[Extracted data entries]
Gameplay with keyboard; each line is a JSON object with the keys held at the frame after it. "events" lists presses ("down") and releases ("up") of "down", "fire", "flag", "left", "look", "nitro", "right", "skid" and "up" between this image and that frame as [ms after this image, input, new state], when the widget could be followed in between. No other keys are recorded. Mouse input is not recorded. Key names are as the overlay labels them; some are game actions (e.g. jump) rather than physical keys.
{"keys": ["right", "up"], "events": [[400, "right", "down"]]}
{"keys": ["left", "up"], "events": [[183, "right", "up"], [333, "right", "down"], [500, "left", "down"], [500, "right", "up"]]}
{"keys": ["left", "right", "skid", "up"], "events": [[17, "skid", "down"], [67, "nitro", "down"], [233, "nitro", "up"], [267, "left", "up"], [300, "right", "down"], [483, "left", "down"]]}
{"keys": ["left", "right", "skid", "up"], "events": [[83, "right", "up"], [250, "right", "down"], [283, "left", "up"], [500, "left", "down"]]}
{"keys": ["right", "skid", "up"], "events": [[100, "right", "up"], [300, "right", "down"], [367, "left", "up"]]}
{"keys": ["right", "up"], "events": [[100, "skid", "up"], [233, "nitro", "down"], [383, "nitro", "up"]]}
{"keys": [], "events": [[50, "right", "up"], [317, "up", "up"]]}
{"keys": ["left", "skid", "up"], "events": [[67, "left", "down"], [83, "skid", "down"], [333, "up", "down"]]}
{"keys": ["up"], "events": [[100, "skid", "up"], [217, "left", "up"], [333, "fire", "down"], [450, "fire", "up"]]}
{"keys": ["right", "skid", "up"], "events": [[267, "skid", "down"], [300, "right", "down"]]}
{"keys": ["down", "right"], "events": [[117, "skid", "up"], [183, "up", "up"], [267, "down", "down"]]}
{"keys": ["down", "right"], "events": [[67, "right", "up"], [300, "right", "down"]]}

» AIM OF THE TASK
A verbatim copy of all the entries is the expected result.

» REPLY
Gameplay with keyboard; each line is a JSON object with the keys held at the frame after it. "events" lists presses ("down") and releases ("up") of "down", "fire", "flag", "left", "look", "nitro", "right", "skid" and "up" between this image and that frame as [ms after this image, input, new state], when the widget could be followed in between. No other keys are recorded. Mouse input is not recorded. Key names are as the overlay labels them; some are game actions (e.g. jump) rather than physical keys.
{"keys": ["right", "up"], "events": [[400, "right", "down"]]}
{"keys": ["left", "up"], "events": [[183, "right", "up"], [333, "right", "down"], [500, "left", "down"], [500, "right", "up"]]}
{"keys": ["left", "right", "skid", "up"], "events": [[17, "skid", "down"], [67, "nitro", "down"], [233, "nitro", "up"], [267, "left", "up"], [300, "right", "down"], [483, "left", "down"]]}
{"keys": ["left", "right", "skid", "up"], "events": [[83, "right", "up"], [250, "right", "down"], [283, "left", "up"], [500, "left", "down"]]}
{"keys": ["right", "skid", "up"], "events": [[100, "right", "up"], [300, "right", "down"], [367, "left", "up"]]}
{"keys": ["right", "up"], "events": [[100, "skid", "up"], [233, "nitro", "down"], [383, "nitro", "up"]]}
{"keys": [], "events": [[50, "right", "up"], [317, "up", "up"]]}
{"keys": ["left", "skid", "up"], "events": [[67, "left", "down"], [83, "skid", "down"], [333, "up", "down"]]}
{"keys": ["up"], "events": [[100, "skid", "up"], [217, "left", "up"], [333, "fire", "down"], [450, "fire", "up"]]}
{"keys": ["right", "skid", "up"], "events": [[267, "skid", "down"], [300, "right", "down"]]}
{"keys": ["down", "right"], "events": [[117, "skid", "up"], [183, "up", "up"], [267, "down", "down"]]}
{"keys": ["down", "right"], "events": [[67, "right", "up"], [300, "right", "down"]]}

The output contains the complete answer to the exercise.